Awesome
BLOOM 🌸 Inference in JAX
Structure
CPU Host: as defined in TPU manager
TPU Host: as defined in Host worker
ray
: distributes load from CPU host -> TPU hosts
Example usage: run.py
Setting Up a TPU-Manager
The TPU hosts are managed by a single TPU manager. This TPU manager takes the form of a single CPU device.
First, create a CPU VM in the same region as that of the TPU pod. This is important to enable the TPU manager to communicate with the TPU hosts. A suitable device config is as follows:
- Region & Zone: TO MATCH TPU ZONE
- Machine type: c2-standard-8
- CPU platform: Intel Cascade Lake
- Boot disk: 256GB balanced persistent disk
SSH into the CPU and set-up a Python environment with the same Python version as that of the TPUs.

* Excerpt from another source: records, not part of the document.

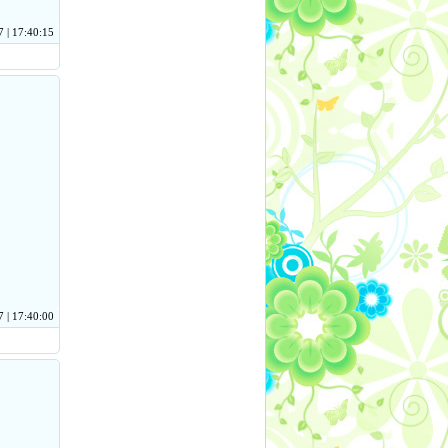
 | 17:40:15
 | 17:40:00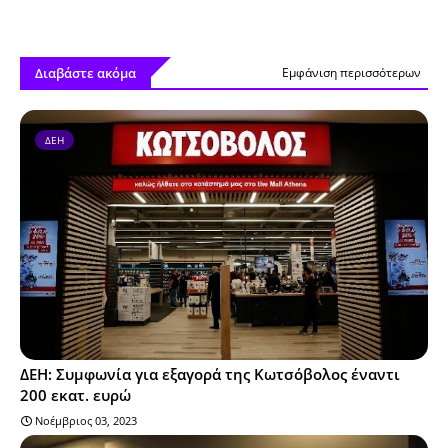
Διαβάστε ακόμα
Εμφάνιση περισσότερων
ΔΕΗ
ΔΕΗ: Συμφωνία για εξαγορά της Κωτσόβολος έναντι
200 εκατ. ευρώ
Νοέμβριος 03, 2023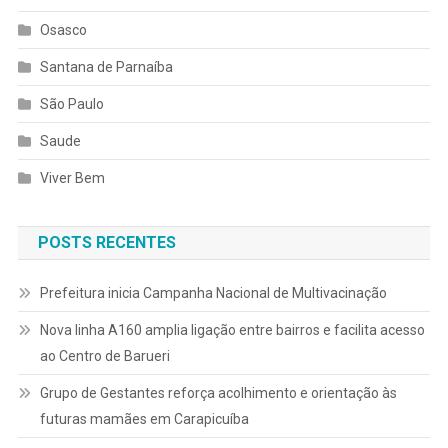
Osasco
Santana de Parnaíba
São Paulo
Saude
Viver Bem
POSTS RECENTES
Prefeitura inicia Campanha Nacional de Multivacinação
Nova linha A160 amplia ligação entre bairros e facilita acesso
ao Centro de Barueri
Grupo de Gestantes reforça acolhimento e orientação às
futuras mamães em Carapicuíba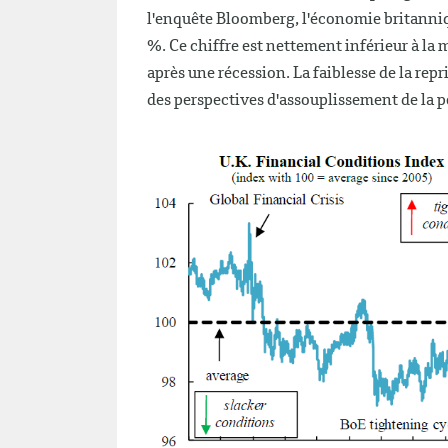
l'enquête Bloomberg, l'économie britanniqu
%. Ce chiffre est nettement inférieur à la
après une récession. La faiblesse de la rep
des perspectives d'assouplissement de la 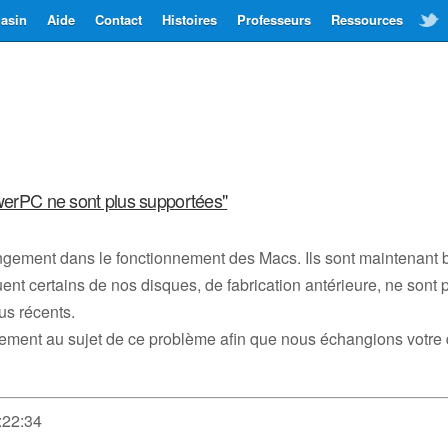
asin
Aide
Contact
Histoires
Professeurs
Ressources
owerPC ne sont plus supportées"
gement dans le fonctionnement des Macs. Ils sont maintenant ba
t certains de nos disques, de fabrication antérieure, ne sont 
us récents.
ctement au sujet de ce problème afin que nous échangions votre
:22:34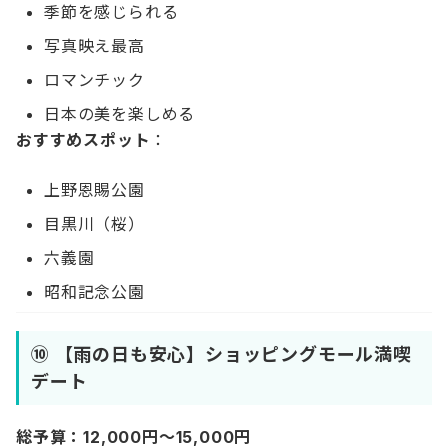
季節を感じられる
写真映え最高
ロマンチック
日本の美を楽しめる
おすすめスポット
：
上野恩賜公園
目黒川（桜）
六義園
昭和記念公園
⑩ 【雨の日も安心】ショッピングモール満喫
デート
総予算：12,000円〜15,000円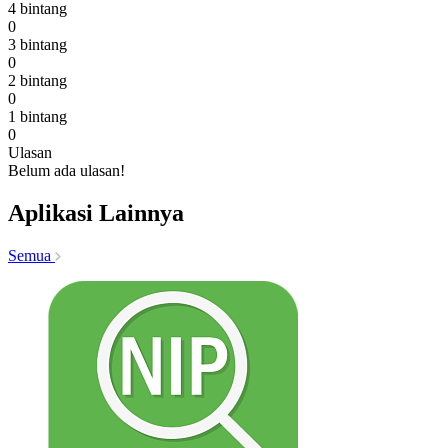
4 bintang
0
3 bintang
0
2 bintang
0
1 bintang
0
Ulasan
Belum ada ulasan!
Aplikasi Lainnya
Semua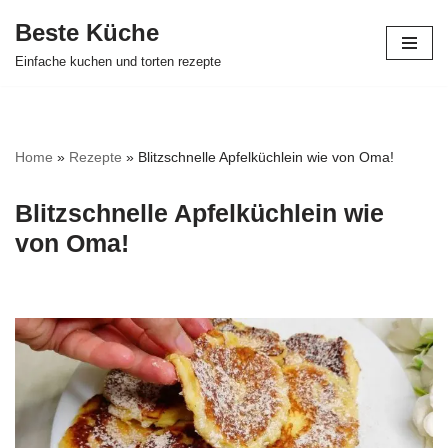
Beste Küche
Zum
Einfache kuchen und torten rezepte
Inhalt
springen
Home
»
Rezepte
»
Blitzschnelle Apfelküchlein wie von Oma!
Blitzschnelle Apfelküchlein wie
von Oma!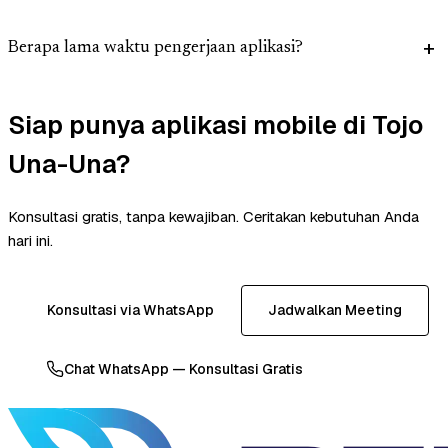
Berapa lama waktu pengerjaan aplikasi?
Siap punya aplikasi mobile di Tojo
Una-Una?
Konsultasi gratis, tanpa kewajiban. Ceritakan kebutuhan Anda
hari ini.
Konsultasi via WhatsApp
Jadwalkan Meeting
Chat WhatsApp — Konsultasi Gratis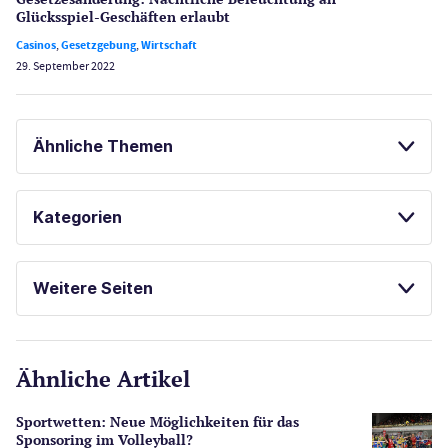
Glücksspiel-Geschäften erlaubt
Casinos
,
Gesetzgebung
,
Wirtschaft
29. September 2022
Ähnliche Themen
SPORTWETTEN
ONLINE SPORTWETTEN
Kategorien
BONUS OHNE EINZAHLUNG
Casinos
Weitere Seiten
E-Sport
CasinoOnline.de
Ähnliche Artikel
Gesetzgebung
Echtgeld
Sportwetten: Neue Möglichkeiten für das
Lotterie
Sponsoring im Volleyball?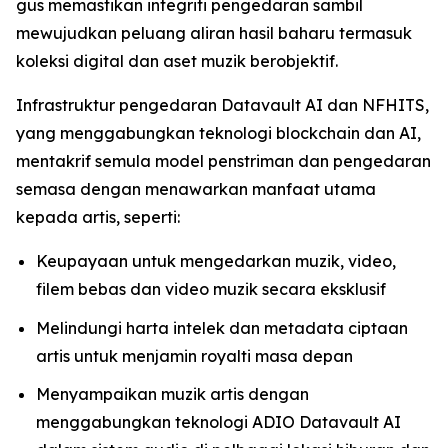
gus memastikan integriti pengedaran sambil
mewujudkan peluang aliran hasil baharu termasuk
koleksi digital dan aset muzik berobjektif.
Infrastruktur pengedaran Datavault AI dan NFHITS,
yang menggabungkan teknologi blockchain dan AI,
mentakrif semula model penstriman dan pengedaran
semasa dengan menawarkan manfaat utama
kepada artis, seperti:
Keupayaan untuk mengedarkan muzik, video,
filem bebas dan video muzik secara eksklusif
Melindungi harta intelek dan metadata ciptaan
artis untuk menjamin royalti masa depan
Menyampaikan muzik artis dengan
menggabungkan teknologi ADIO Datavault AI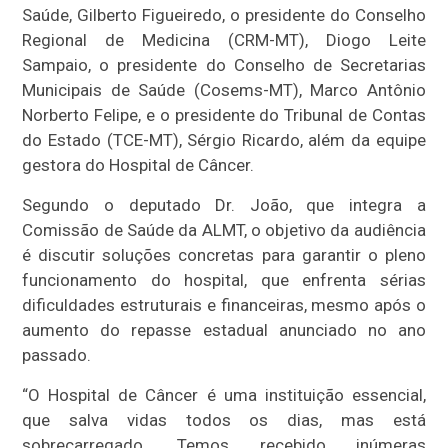
Saúde, Gilberto Figueiredo, o presidente do Conselho
Regional de Medicina (CRM-MT), Diogo Leite
Sampaio, o presidente do Conselho de Secretarias
Municipais de Saúde (Cosems-MT), Marco Antônio
Norberto Felipe, e o presidente do Tribunal de Contas
do Estado (TCE-MT), Sérgio Ricardo, além da equipe
gestora do Hospital de Câncer.
Segundo o deputado Dr. João, que integra a
Comissão de Saúde da ALMT, o objetivo da audiência
é discutir soluções concretas para garantir o pleno
funcionamento do hospital, que enfrenta sérias
dificuldades estruturais e financeiras, mesmo após o
aumento do repasse estadual anunciado no ano
passado.
“O Hospital de Câncer é uma instituição essencial,
que salva vidas todos os dias, mas está
sobrecarregado. Temos recebido inúmeras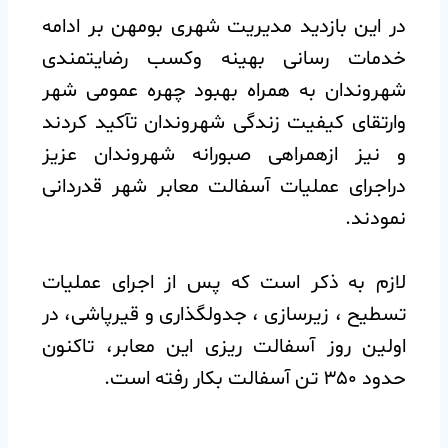
در این بازدید مدیریت شهری بومهن بر ادامه
خدمات رسانی بهینه وکسب رضایتمندی
شهروندان به همراه بهبود چهره عمومی شهر
وارتقای کیفیت زندگی شهروندان تآکید کردند
و نیز ازهمراهی صبورانه شهروندان عزیز
دراجرای عملیات آسفالت معابر شهر قدردانی
نمودند.
لازم به ذکر است که پس از اجرای عملیات
تسطیح ، زیرسازی ، جدولگذاری و قیرپاشی، در
اولین روز آسفالت ریزی این معابر، تاکنون
حدود ۳۵۰ تن آسفالت بکار رفته است.‌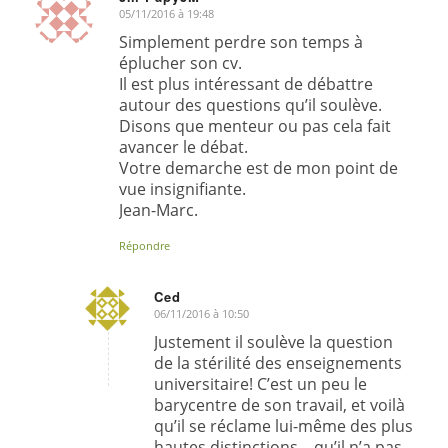
05/11/2016 à 19:48
dit
:
Simplement perdre son temps à
éplucher son cv.
Il est plus intéressant de débattre
autour des questions qu’il soulève.
Disons que menteur ou pas cela fait
avancer le débat.
Votre demarche est de mon point de
vue insignifiante.
Jean-Marc.
Répondre
Ced
06/11/2016 à 10:50
dit
:
Justement il soulève la question
de la stérilité des enseignements
universitaire! C’est un peu le
barycentre de son travail, et voilà
qu’il se réclame lui-même des plus
hautes distinctions – qu’il n’a pas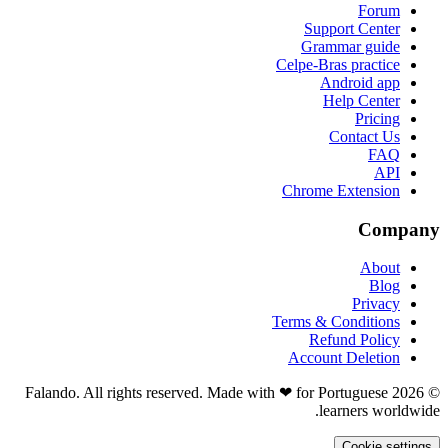
Forum
Support Center
Grammar guide
Celpe-Bras practice
Android app
Help Center
Pricing
Contact Us
FAQ
API
Chrome Extension
Company
About
Blog
Privacy
Terms & Conditions
Refund Policy
Account Deletion
© 2026 Falando. All rights reserved. Made with ❤ for Portuguese
learners worldwide.
Cookie settings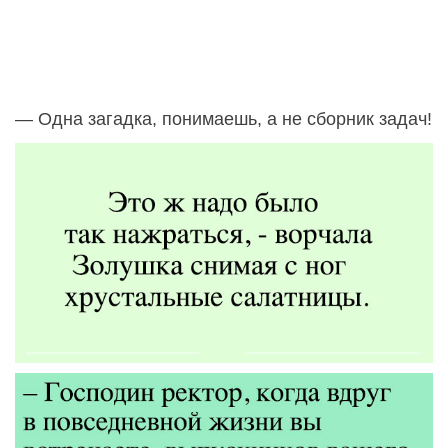
— Одна загадка, понимаешь, а не сборник задач!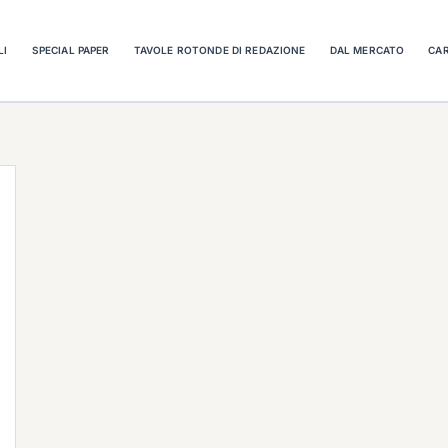
LI
SPECIAL PAPER
TAVOLE ROTONDE DI REDAZIONE
DAL MERCATO
CAR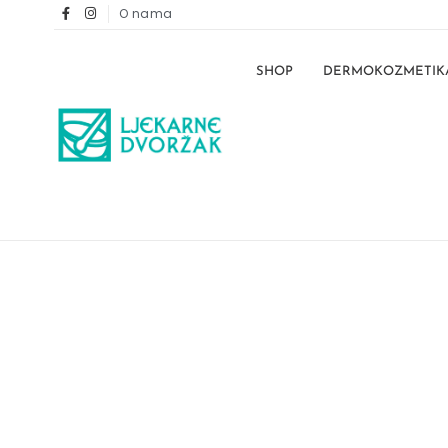
O nama
SHOP
DERMOKOZMETIK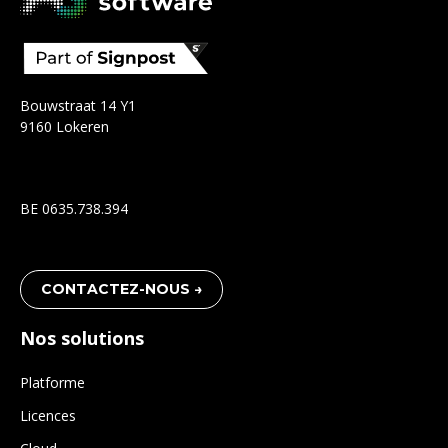
Bouwstraat 14 Y1
9160 Lokeren
BE 0635.738.394
CONTACTEZ-NOUS →
Nos solutions
Platforme
Licences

The default TPU Python version is 3.8.10. You should ensure the Python version of th CPU matches this.
python3.8 -m venv /path/to/venv
If the above does not work, run the following and then repeat:
sudo apt-get update
sudo apt-get install python3-venv
Activate Python env:
source /path/to/venv/bin/activate
Check Python version is 3.8.10:
python --version
Clone the repository and install requirements:
git clone https://github.com/huggingface/bloom-jax-inference.git
cd bloom-jax-inference
pip install -r requirements.txt
Authenticate gcloud
, which will require copy-and-pasting a command into a terminal window on a machine with a browser installed:
gcloud auth login
Now SSH into one of the workers. This will generate an SSH key:
gcloud alpha compute tpus tpu-vm ssh patrick-tpu-v3-32 --zone europe-west4-a --worker 0
Logout of the TPU worker:
logout
You should now be back in the CPU host.